- Born: September 11, 1949 Canton, Georgia
- Died: March 10, 2023 (aged 73)
- Education: Mercer University, B.A. 1971 West Georgia College, M.A., 1973 Florida State University, Ph.D. 1982
- Awards: Walt Whitman Award, Guggenheim Fellowship for Creative Arts, US & Canada

= David Bottoms =

American poet (1949–2023)

David Bottoms (September 11, 1949 – March 2023) was an American poet, novelist, and academic. He was Poet Laureate of Georgia from 2000 to 2012.

==Biography==
Bottoms' first book, Shooting Rats at the Bibb County Dump, was selected by Robert Penn Warren as winner of the 1979 Walt Whitman Award of the Academy of American Poets. His poems appeared in magazines such as The Southern Review, The Atlantic, The New Yorker, Harper's, The Paris Review, and Poetry, as well as in over four dozen anthologies and textbooks. He was the author of eight other books of poetry, In a U-Haul North of Damascus, Under the Vulture-Tree, Armored Hearts: Selected and New Poems, Vagrant Grace, Oglethorpe's Dream, Waltzing Through the Endtime, and We Almost Disappear as well as two novels, Any Cold Jordan and Easter Weekend. Otherworld, Underworld, Prayer Porch, was published in 2018 by Copper Canyon Press. Among his awards were the Levinson and the Frederick Bock prizes from Poetry Magazine, an Ingram Merrill Foundation Award, an Award in Literature from the American Academy and Institute of Arts and Letters, and fellowships from the National Endowment for the Arts and the John Simon Guggenheim Memorial Foundation.

# THE TASK
Reproduce the David Bottoms biography above in full, word for word.

# DATASET CONTENT
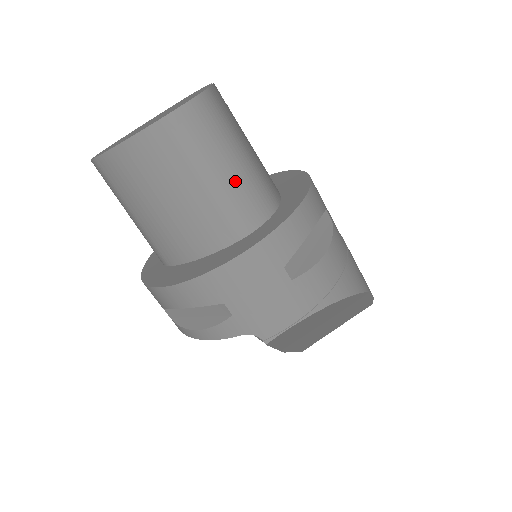
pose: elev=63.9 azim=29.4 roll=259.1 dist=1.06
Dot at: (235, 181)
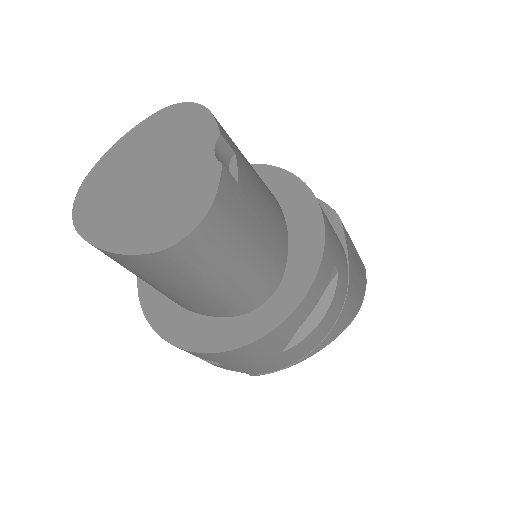
Dot at: (237, 283)
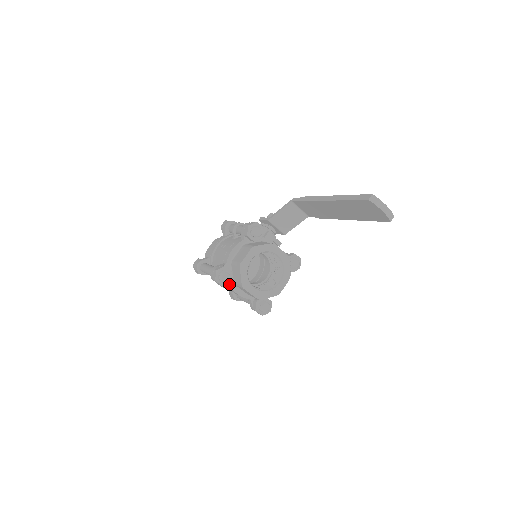
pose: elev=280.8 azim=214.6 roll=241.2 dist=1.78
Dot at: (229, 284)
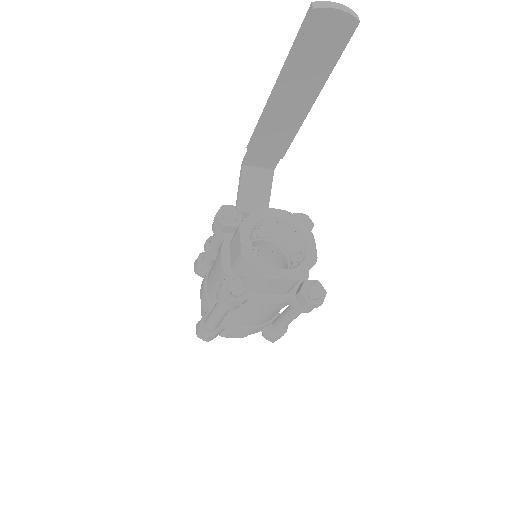
Dot at: (251, 298)
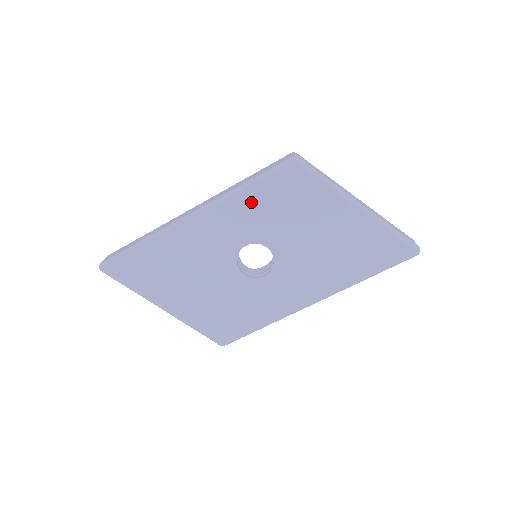
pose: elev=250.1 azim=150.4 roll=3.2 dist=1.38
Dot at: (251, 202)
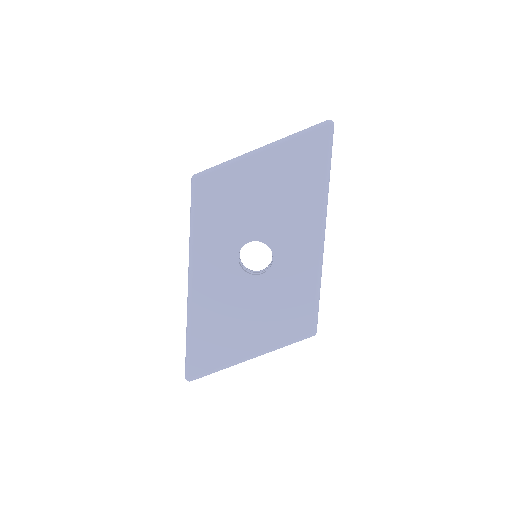
Dot at: (206, 231)
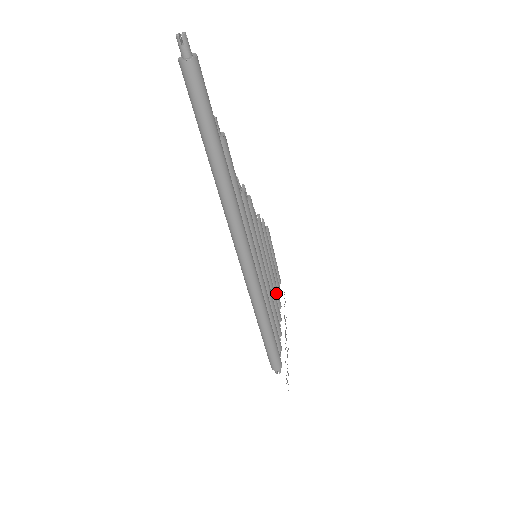
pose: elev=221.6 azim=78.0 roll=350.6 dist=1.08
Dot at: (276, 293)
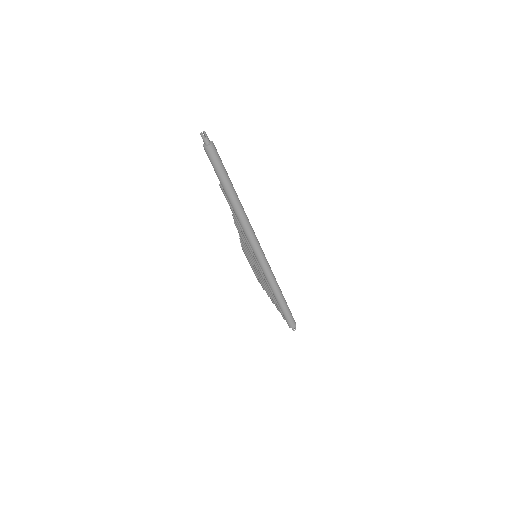
Dot at: occluded
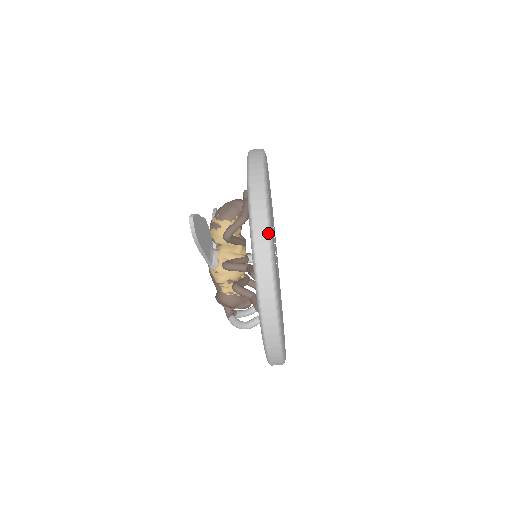
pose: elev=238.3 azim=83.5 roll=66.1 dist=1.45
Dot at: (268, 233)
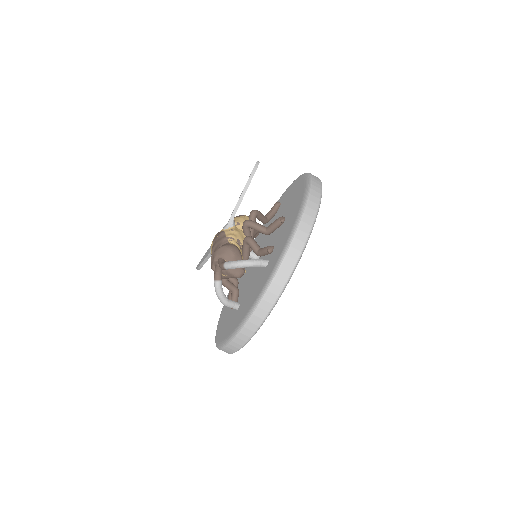
Dot at: occluded
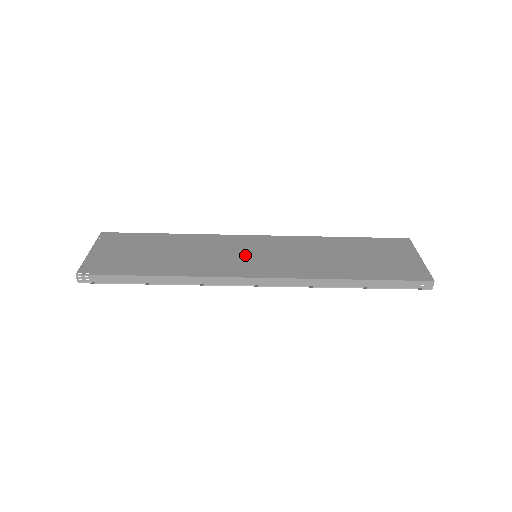
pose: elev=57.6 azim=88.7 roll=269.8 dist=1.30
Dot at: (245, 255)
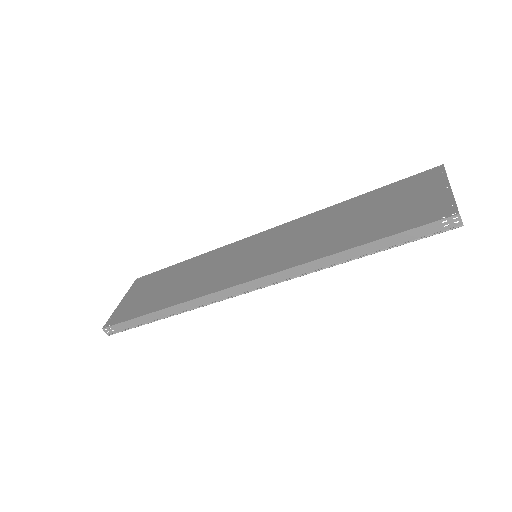
Dot at: (244, 259)
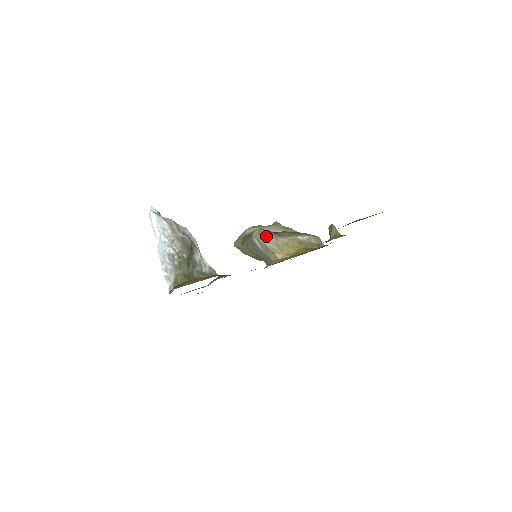
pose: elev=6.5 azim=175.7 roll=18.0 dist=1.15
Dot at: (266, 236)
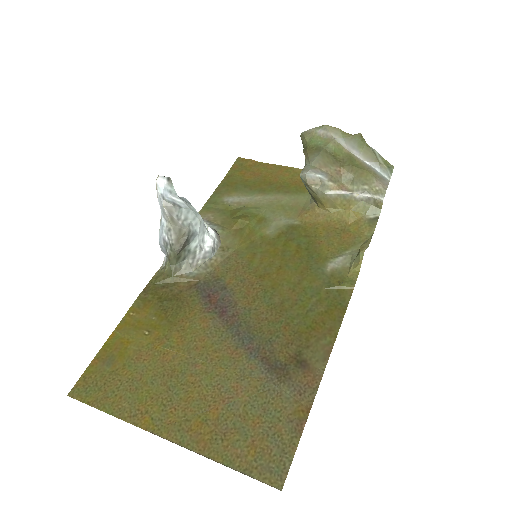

# REPLY
- Born: September 11, 1949 Canton, Georgia
- Died: March 10, 2023 (aged 73)
- Education: Mercer University, B.A. 1971 West Georgia College, M.A., 1973 Florida State University, Ph.D. 1982
- Awards: Walt Whitman Award, Guggenheim Fellowship for Creative Arts, US & Canada

= David Bottoms =

American poet (1949–2023)

David Bottoms (September 11, 1949 – March 2023) was an American poet, novelist, and academic. He was Poet Laureate of Georgia from 2000 to 2012.

==Biography==
Bottoms' first book, Shooting Rats at the Bibb County Dump, was selected by Robert Penn Warren as winner of the 1979 Walt Whitman Award of the Academy of American Poets. His poems appeared in magazines such as The Southern Review, The Atlantic, The New Yorker, Harper's, The Paris Review, and Poetry, as well as in over four dozen anthologies and textbooks. He was the author of eight other books of poetry, In a U-Haul North of Damascus, Under the Vulture-Tree, Armored Hearts: Selected and New Poems, Vagrant Grace, Oglethorpe's Dream, Waltzing Through the Endtime, and We Almost Disappear as well as two novels, Any Cold Jordan and Easter Weekend. Otherworld, Underworld, Prayer Porch, was published in 2018 by Copper Canyon Press. Among his awards were the Levinson and the Frederick Bock prizes from Poetry Magazine, an Ingram Merrill Foundation Award, an Award in Literature from the American Academy and Institute of Arts and Letters, and fellowships from the National Endowment for the Arts and the John Simon Guggenheim Memorial Foundation.